India werd een onafhankelijke democratische republiek in 1947 en de grondwet, die in werking trad op 26 November 1949, is de hoogste wet. India heeft een common law rechtssysteem waarvan de infrastructuur de invloed van de Britse koloniale overheersing draagt. De grondwet is gebaseerd op de Government of India Act 1935 aangenomen door het Britse parlement. De Indiase grondwet voorziet in een federale Unie van 28 staten, 6 Union territories en 1 Nationaal Hoofdstedelijk Territorium. De Unie en de Staten hebben afzonderlijke uitvoerende en wetgevende takken, terwijl de gebieden worden geregeerd door de nationale regering. Het door de Unie gegenereerde recht is superieur aan dat van de Staten.

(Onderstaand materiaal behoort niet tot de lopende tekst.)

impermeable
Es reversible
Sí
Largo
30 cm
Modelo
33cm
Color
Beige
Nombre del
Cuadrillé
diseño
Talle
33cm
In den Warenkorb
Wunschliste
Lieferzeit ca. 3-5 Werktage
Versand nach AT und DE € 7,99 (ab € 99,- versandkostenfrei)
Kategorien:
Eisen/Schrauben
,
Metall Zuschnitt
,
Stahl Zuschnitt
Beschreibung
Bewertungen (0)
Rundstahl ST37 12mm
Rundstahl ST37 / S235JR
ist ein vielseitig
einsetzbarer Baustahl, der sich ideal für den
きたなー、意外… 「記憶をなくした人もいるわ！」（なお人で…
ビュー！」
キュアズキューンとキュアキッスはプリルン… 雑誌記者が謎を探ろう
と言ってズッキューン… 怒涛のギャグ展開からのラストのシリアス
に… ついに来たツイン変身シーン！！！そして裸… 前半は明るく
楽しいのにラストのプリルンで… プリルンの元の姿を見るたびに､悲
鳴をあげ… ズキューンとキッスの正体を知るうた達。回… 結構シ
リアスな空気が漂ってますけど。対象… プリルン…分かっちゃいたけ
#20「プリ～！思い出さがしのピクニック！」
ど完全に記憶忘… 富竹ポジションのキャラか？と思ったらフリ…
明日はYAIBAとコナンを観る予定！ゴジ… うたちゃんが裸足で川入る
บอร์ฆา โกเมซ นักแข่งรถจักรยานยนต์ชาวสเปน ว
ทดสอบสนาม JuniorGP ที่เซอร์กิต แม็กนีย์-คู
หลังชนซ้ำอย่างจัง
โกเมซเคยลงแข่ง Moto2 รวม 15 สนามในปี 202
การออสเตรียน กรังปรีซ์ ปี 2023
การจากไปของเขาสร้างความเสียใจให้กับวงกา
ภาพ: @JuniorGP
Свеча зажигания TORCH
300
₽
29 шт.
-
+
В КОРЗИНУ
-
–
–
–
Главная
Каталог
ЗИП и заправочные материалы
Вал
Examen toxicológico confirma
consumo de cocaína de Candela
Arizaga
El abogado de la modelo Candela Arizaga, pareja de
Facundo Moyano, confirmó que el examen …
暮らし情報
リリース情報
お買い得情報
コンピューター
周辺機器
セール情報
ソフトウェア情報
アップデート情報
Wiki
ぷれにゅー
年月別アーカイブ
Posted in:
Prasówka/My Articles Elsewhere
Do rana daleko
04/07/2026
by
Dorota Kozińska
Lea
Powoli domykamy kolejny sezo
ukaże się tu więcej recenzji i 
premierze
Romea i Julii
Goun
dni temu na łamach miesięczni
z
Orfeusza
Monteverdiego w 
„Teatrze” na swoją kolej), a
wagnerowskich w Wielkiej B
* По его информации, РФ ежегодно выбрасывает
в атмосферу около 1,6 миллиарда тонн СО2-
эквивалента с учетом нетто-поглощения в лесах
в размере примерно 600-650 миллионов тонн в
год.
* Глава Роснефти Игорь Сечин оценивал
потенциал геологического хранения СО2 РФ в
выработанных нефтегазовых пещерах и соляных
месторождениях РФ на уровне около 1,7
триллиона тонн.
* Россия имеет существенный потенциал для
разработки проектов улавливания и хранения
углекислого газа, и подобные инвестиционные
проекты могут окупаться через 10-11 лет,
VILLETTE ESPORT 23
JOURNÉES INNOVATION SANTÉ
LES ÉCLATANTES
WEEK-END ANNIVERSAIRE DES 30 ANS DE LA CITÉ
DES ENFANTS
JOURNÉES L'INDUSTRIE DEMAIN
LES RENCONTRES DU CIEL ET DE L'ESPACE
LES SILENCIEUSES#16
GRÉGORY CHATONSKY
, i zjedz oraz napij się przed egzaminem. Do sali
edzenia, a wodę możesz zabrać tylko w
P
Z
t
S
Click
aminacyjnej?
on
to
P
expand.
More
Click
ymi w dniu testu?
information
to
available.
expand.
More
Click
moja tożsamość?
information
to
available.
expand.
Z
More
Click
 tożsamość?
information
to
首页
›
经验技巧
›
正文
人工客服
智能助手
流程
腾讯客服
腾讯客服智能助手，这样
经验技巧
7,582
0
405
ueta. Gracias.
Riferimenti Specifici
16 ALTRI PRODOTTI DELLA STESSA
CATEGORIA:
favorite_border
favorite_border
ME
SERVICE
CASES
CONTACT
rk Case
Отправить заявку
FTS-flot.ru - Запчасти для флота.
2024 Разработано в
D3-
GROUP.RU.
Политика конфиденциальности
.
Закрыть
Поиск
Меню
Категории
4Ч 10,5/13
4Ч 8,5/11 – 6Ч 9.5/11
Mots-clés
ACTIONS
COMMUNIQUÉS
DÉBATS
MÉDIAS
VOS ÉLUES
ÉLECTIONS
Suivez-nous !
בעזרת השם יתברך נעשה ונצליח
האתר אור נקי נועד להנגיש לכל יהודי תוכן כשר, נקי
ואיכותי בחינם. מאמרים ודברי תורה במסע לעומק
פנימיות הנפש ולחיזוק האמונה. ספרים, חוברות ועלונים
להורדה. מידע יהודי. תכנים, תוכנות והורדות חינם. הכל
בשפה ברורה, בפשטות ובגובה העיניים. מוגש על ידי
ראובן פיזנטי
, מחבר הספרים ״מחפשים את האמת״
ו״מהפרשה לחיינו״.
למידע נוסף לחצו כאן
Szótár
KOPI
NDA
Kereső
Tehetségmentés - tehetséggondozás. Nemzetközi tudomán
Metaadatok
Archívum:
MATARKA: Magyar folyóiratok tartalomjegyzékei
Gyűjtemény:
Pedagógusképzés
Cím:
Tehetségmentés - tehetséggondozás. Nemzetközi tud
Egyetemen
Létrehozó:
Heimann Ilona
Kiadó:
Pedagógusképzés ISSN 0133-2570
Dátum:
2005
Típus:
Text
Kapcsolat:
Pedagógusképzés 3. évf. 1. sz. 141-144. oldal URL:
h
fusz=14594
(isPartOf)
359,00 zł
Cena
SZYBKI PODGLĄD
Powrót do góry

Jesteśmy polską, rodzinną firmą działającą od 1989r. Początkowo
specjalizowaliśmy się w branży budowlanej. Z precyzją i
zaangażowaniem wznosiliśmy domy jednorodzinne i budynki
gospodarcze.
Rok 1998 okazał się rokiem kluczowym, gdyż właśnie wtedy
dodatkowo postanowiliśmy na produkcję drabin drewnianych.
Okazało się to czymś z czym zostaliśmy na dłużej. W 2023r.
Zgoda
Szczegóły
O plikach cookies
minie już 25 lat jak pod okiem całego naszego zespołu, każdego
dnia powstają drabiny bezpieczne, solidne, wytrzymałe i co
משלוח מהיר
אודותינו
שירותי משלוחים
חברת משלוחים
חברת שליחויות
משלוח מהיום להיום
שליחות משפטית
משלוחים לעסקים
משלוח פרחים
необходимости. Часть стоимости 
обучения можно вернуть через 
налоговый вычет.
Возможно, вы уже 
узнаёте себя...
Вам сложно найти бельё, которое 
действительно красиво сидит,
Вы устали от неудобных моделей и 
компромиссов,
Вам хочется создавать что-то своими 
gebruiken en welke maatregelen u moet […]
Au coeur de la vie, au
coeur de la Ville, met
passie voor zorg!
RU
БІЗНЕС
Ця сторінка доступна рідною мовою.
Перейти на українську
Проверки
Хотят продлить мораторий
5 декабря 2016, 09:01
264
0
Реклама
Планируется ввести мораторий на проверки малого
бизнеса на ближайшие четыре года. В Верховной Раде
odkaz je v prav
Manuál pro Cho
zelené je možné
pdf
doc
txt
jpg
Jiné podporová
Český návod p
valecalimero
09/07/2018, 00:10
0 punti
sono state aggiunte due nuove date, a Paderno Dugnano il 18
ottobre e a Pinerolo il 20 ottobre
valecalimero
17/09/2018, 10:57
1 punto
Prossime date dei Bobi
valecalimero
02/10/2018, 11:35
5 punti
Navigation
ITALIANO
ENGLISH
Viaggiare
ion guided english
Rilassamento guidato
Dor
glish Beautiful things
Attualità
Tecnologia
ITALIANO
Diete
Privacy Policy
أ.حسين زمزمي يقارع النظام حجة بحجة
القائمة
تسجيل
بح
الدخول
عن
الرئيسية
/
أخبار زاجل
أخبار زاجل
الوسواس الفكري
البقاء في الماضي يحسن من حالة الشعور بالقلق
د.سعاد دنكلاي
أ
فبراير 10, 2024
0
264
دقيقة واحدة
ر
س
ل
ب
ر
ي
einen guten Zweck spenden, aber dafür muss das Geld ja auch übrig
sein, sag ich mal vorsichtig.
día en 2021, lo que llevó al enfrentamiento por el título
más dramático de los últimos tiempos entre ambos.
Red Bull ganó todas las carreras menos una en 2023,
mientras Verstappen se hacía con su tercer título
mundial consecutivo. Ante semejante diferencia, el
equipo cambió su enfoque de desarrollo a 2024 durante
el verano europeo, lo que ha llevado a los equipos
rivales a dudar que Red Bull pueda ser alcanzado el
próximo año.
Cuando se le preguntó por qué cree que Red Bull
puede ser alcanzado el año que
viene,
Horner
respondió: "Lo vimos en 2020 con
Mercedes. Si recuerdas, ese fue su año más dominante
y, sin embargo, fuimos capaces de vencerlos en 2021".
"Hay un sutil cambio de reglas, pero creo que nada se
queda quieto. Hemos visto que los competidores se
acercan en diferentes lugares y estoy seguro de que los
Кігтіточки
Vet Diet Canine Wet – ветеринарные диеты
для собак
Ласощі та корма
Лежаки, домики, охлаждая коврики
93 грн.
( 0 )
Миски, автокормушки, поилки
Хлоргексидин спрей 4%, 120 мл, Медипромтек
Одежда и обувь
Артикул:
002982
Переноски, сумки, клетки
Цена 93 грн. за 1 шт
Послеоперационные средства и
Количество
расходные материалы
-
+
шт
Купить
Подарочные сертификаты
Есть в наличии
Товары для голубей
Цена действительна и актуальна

het nominale hoofd van de uitvoerende macht van de Unie is een gekozen President, maar de Premier, leider van de meerderheidspartij en hoofd van de Raad van Ministers van de Unie, is politiek machtiger. India heeft een parlement met twee kamers waarvan het Hogerhuis de Raad van Staten (Rajya Sabha) is en waarvan het Lagerhuis het Huis van het volk (Lok Sabha) is. De staat uitvoerende staat wordt geleid door een gouverneur, en terwijl de meeste hebben een eenkamerstelsel wetgevende lichaam genaamd de Wetgevende Vergadering, sommige zijn tweekamerstelsel met een Wetgevende Raad ook.
afgezien van de Engelse invloed, zijn persoonlijke wetten vaak gebaseerd op het hindoeïstische en islamitische recht. De hindoeïstische wet is gecodificeerd en de islamitische wet is gebaseerd op gezaghebbende commentaren en precedenten. (Het LawBod heeft werken die te maken hebben met deze grote religieuze rechtssystemen met schapmerken die beginnen met oude hindoe en islamitische).Voor meer informatie, zie de paragraaf over religie & recht.